(OT: „Freiheit“, Regie: Jan Speckenbach, Deutschland/Slowakei, 2017)
Raus, weg, alles hinter sich lassen: Nora (Johanna Wokalek) hat ihre Familie verlassen, plötzlich, ohne Nachricht. Von Berlin aus reist sie über Wien bis in die Slowakei. Zeitgleich hat ihr Mann Philip (Hans-Jochen Wagner) große Schwierigkeiten, mit der Situation umzugehen. Nun liegt es an ihm, die zwei Kinder allein großzuziehen. Und auch in der Arbeit läuft es nicht so, sein neues Mandat ist ein Albtraum: Er soll einen Jugendlichen verteidigen, der einen Flüchtling ins Koma geprügelt hat.
„Hast du dir schon mal gewünscht, weg zu sein?“, fragt Nora an einer Stelle ihre Kollegin. „Klar“, lautet die Antwort. Die Szene kommt erst relativ spät im Film, Freiheit wird zu dem Zeitpunkt bereits zu drei Viertel vorbei sein. So als hätte Regisseur und Co-Autor Jan Speckenbach den Anfang vergessen. Vergessen, dass da draußen ein Publikum ist, das vielleicht gerne wüsste, worum es hier eigentlich geht. Wahrscheinlicher ist jedoch, dass für den deutschen Filmemacher die Begründung einfach zweitrangig ist. Wir bekommen zum Ende hin eine Ahnung, was die Frau veranlasst haben könnte, vom einen Moment zum nächsten zu verschwinden. Wirklich ausformuliert wird das jedoch nicht.
Frei für vs. frei von
Das passt zum Rest des Films, passt auch zu einer Protagonistin, die sich fast obsessiv jedem Konkreten entziehen will. Bei einer Zufallsbekanntschaft bejaht sie jede Frage, nur um einen echten Standpunkt zu verhindern. Sie wird ihren Namen verschweigen. Einen Bus wird sie nicht verlassen, um sich nicht entscheiden zu müssen. Zum Ende hin trägt sie sogar eine Perücke. Freiheit lautet der Titel von Speckenbachs Drama. Ein positiv besetzter Titel, der hier jedoch ins Ambivalente umgedeutet wird. Freiheit bedeutet hier nicht, die Freiheit etwas zu tun. Freiheit heißt, sich von allem loszulösen, von einem Ort, einer Familie. Von einem selbst.

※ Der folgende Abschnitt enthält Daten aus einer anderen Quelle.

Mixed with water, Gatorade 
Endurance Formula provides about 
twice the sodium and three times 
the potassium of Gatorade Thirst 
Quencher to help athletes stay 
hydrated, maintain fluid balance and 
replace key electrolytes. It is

Daraus eine Titelfigur machen zu wollen, ist nicht ohne Risiko. Wer Filme schaut, um sich mit jemandem identifizieren zu können, um mit der Person ein anderes Leben zu leben, der bekommt hier nur wenig Material. Dass Nora aussteigen will, ist klar. Aber nicht nur, dass der Anfang übersprungen wird. Der Sprung führt zudem ins Leere. In Freiheit gibt es keine Alternative, kein neues Leben. Es gibt nur Fragmente, Experimente, Momente. Zufallsbekanntschaften, Sex, Essen. Nora lässt sich treiben, ohne echtes Ziel. Auch die Szenen werden keinen gemeinsamen roten Faden finden. Sie sind einfach da, so wie Nora eben nicht da ist. Das wird manchen Zuschauer verprellen, der von einem Film ein bisschen mehr Narration wünscht. Freiheit, der beim Filmfest in Locarno Weltpremiere feierte und nun von Festival zu Festival weitergereicht wird, ist ein Werk, das spaltet – ohne zu provozieren, dafür ist das zu ruhig.

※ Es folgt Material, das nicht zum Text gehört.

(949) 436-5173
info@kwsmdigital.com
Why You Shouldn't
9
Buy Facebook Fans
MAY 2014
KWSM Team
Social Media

Offene Fragen bis zum Schluss
Der zweite Handlungsstrang um Philip, der nach dem Weggang von Nora ebenfalls ein neues Leben sucht, ist der konkretere. Und weniger interessante. Auch hier verzichtet Speckenbach darauf, alles zu Ende zu erzählen. Während dies zu Noras zielloser Selbstaufgabe gut passt, steht gerade der Aspekt Rassismus und der Fall der Flüchtlingsgewalt mitten im Raum, ohne dass sich genau erschließen würde, was er da tut. Zumindest aber wird auf diese Weise verdeutlicht, dass Freiheit für sich genommen kein eindeutiges Gut ist. Die Freiheit des einen bedeutet die Unfreiheit des anderen. Sich wirklich aus allem zurückziehen, das funktioniert dann doch nicht, dafür sind wir als Menschen zu sehr miteinander verknüpft. Können nicht ungestraft tun, was wir wollen, ohne dass es etwas auslöst. In dem Drama wird Freiheit zu einem Ideal, das nicht nur wenig ideal ist, sondern auch kaum zu erreichen. Wir können vielleicht einen kleinen Urlaub nehmen, von uns und unserem Umfeld. Beides wartet aber bereits auf uns, verfolgt uns sogar, egal wohin wir auch zu fliehen versuchen.